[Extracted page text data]
_ _ _ _ _ _ _
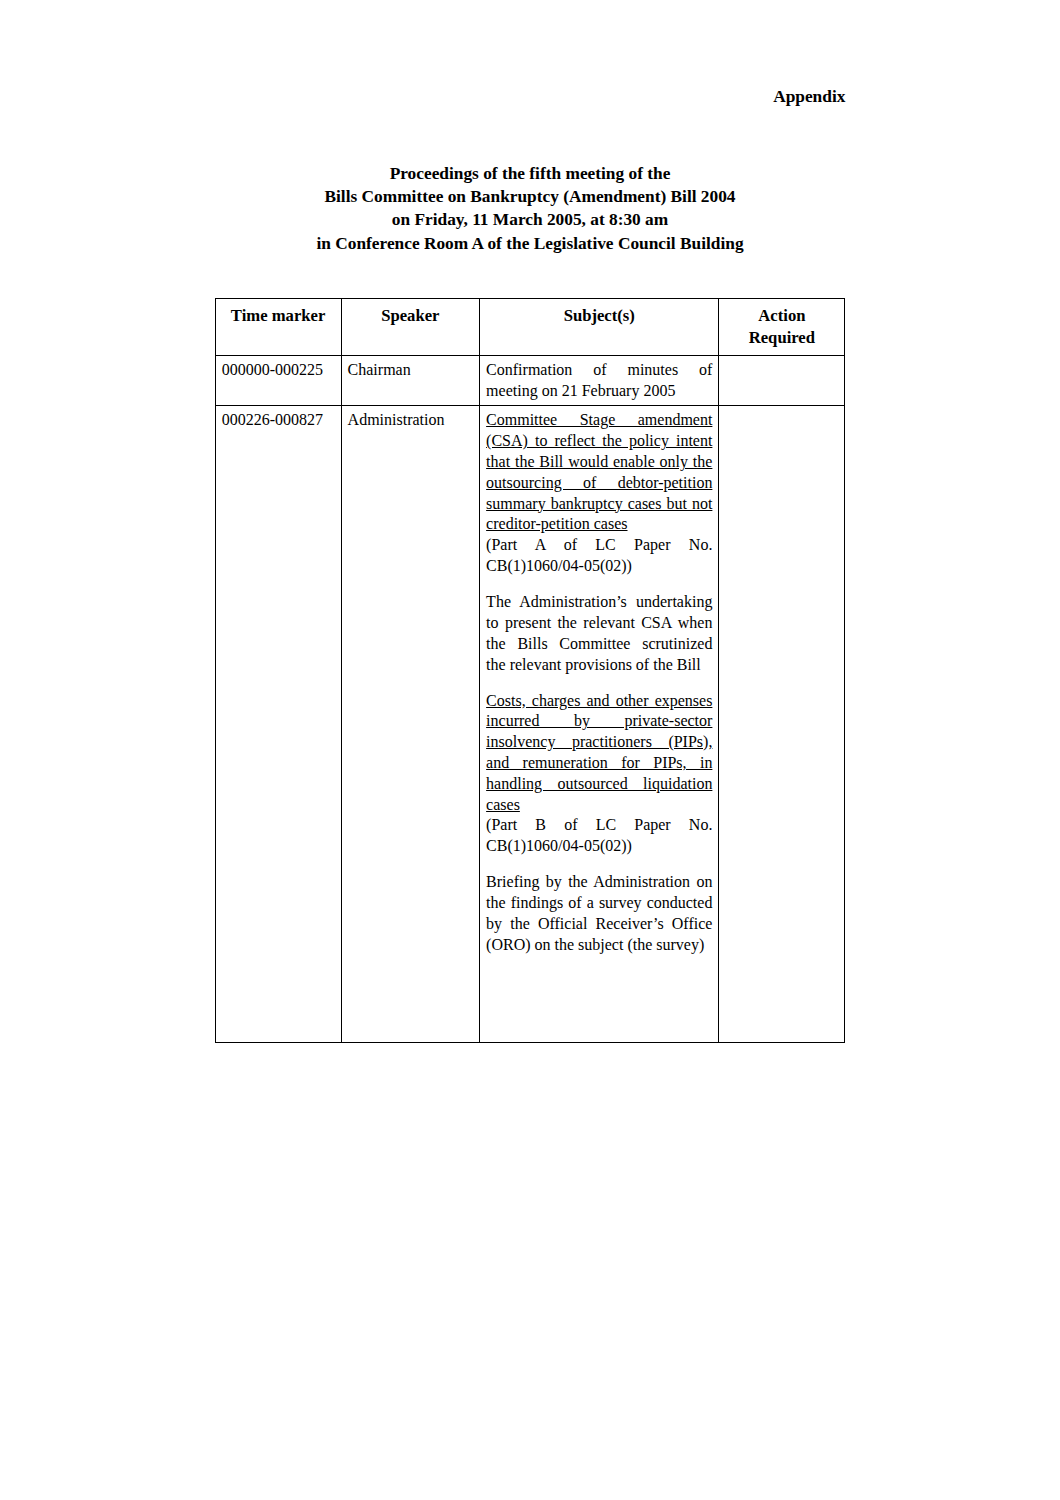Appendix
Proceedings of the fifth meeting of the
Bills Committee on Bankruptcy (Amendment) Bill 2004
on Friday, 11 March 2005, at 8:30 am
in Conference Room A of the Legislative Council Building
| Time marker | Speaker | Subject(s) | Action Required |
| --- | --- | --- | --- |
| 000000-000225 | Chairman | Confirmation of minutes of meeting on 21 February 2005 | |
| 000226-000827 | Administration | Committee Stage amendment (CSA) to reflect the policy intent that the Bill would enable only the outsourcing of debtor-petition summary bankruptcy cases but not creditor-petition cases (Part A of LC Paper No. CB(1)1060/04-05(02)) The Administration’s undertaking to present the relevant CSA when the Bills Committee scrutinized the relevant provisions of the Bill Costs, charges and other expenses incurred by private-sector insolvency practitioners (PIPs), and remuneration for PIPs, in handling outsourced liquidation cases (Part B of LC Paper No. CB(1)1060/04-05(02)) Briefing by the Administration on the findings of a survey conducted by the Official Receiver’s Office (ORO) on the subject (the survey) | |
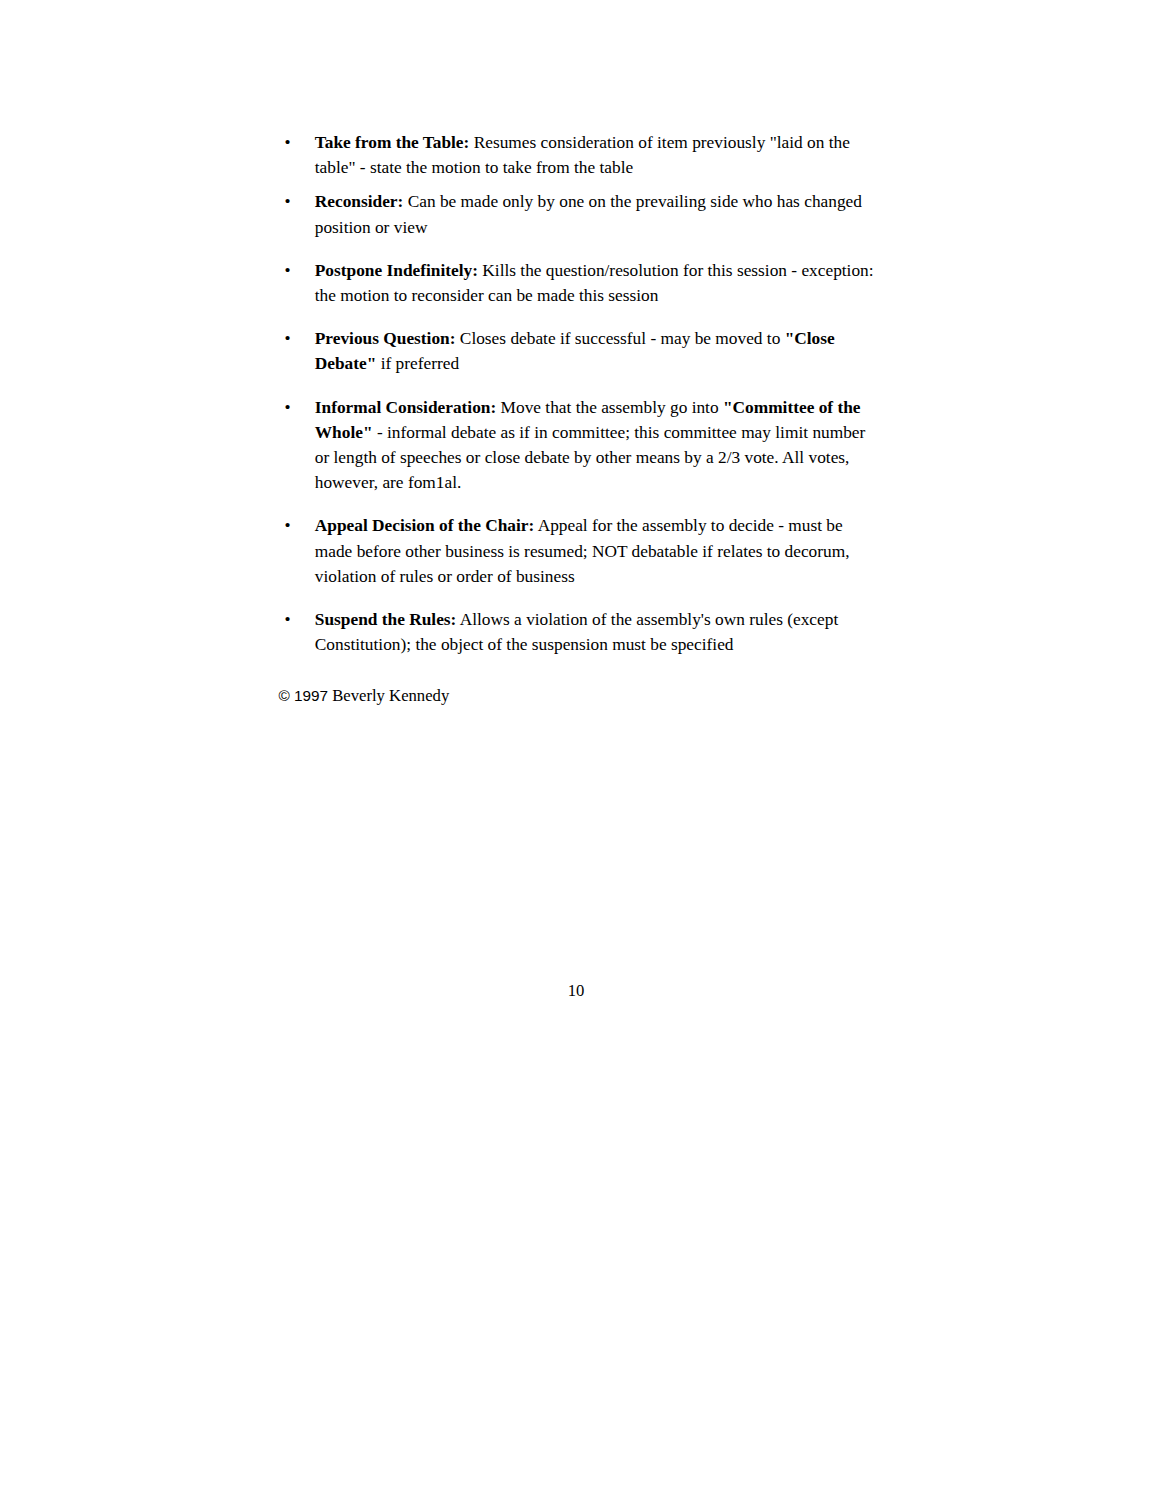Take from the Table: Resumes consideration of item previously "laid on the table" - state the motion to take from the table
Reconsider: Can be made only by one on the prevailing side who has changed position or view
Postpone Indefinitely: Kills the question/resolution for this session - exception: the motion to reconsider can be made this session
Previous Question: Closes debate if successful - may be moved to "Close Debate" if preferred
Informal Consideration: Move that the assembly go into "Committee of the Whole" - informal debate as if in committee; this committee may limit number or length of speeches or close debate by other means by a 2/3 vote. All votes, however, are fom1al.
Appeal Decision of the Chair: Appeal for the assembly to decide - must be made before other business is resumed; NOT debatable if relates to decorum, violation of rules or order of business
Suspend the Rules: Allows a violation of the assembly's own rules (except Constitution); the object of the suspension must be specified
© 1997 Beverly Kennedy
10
_ _ _ _ _ _ _
» What is required
From the entries above, extract each line containing "that".

» Answer box
| 000226-000827 | Administration | Committee Stage amendment (CSA) to reflect the policy intent that the Bill would enable only the outsourcing of debtor-petition summary bankruptcy cases but not creditor-petition cases (Part A of LC Paper No. CB(1)1060/04-05(02)) The Administration’s undertaking to present the relevant CSA when the Bills Committee scrutinized the relevant provisions of the Bill Costs, charges and other expenses incurred by private-sector insolvency practitioners (PIPs), and remuneration for PIPs, in handling outsourced liquidation cases (Part B of LC Paper No. CB(1)1060/04-05(02)) Briefing by the Administration on the findings of a survey conducted by the Official Receiver’s Office (ORO) on the subject (the survey) | |
Informal Consideration: Move that the assembly go into "Committee of the Whole" - informal debate as if in committee; this committee may limit number or length of speeches or close debate by other means by a 2/3 vote. All votes, however, are fom1al.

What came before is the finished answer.